SOURCE DATA:
■ ■ ■ ■ ■ ■ ■
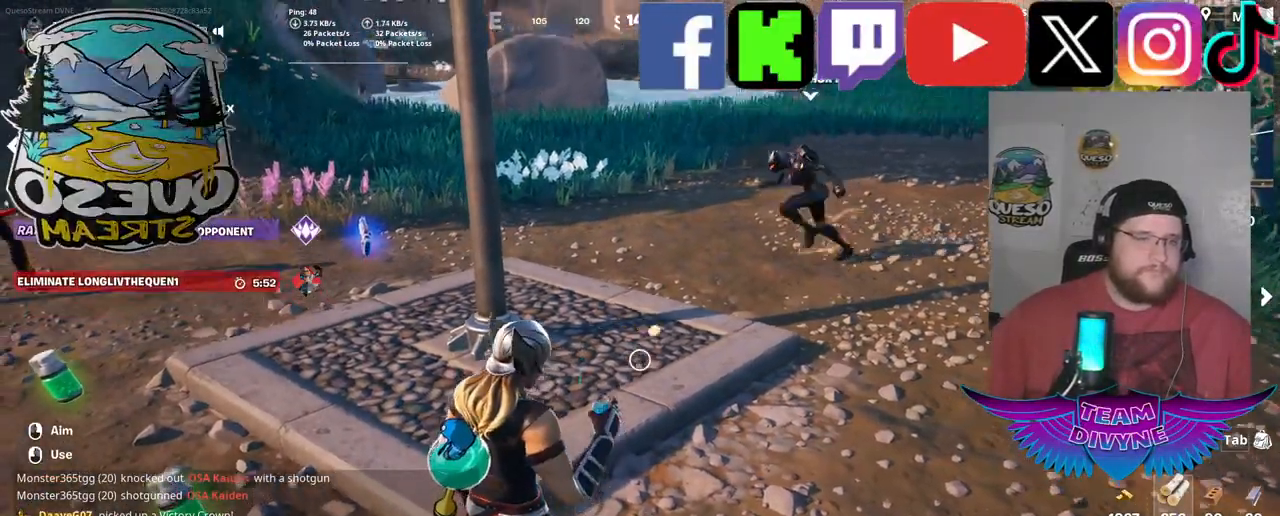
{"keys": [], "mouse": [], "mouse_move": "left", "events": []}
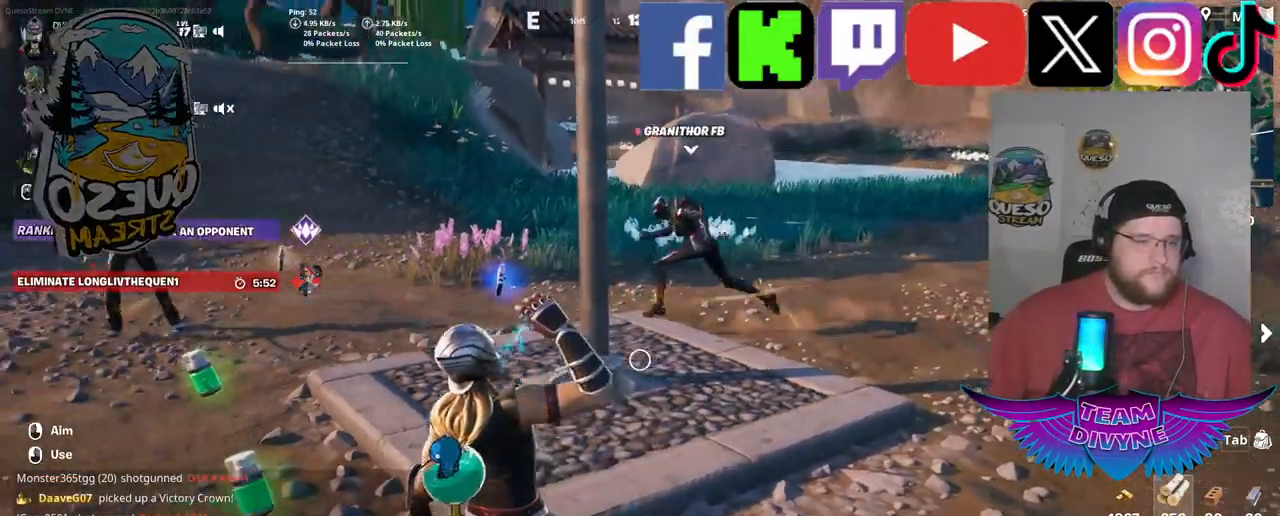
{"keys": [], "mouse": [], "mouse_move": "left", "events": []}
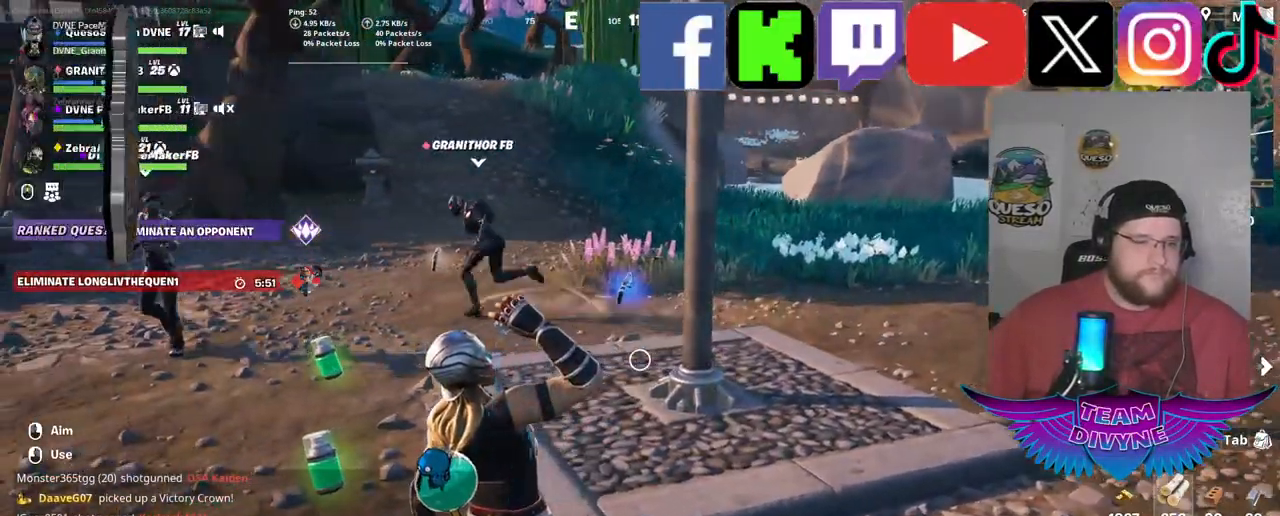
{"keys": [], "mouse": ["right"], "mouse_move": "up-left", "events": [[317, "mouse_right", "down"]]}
■ ■ ■ ■ ■ ■ ■
PROBLEM: Copy the whole of the material above exactly, and exclude every picture.

THE ANSWER:
{"keys": [], "mouse": [], "mouse_move": "left", "events": []}
{"keys": [], "mouse": [], "mouse_move": "left", "events": []}
{"keys": [], "mouse": ["right"], "mouse_move": "up-left", "events": [[317, "mouse_right", "down"]]}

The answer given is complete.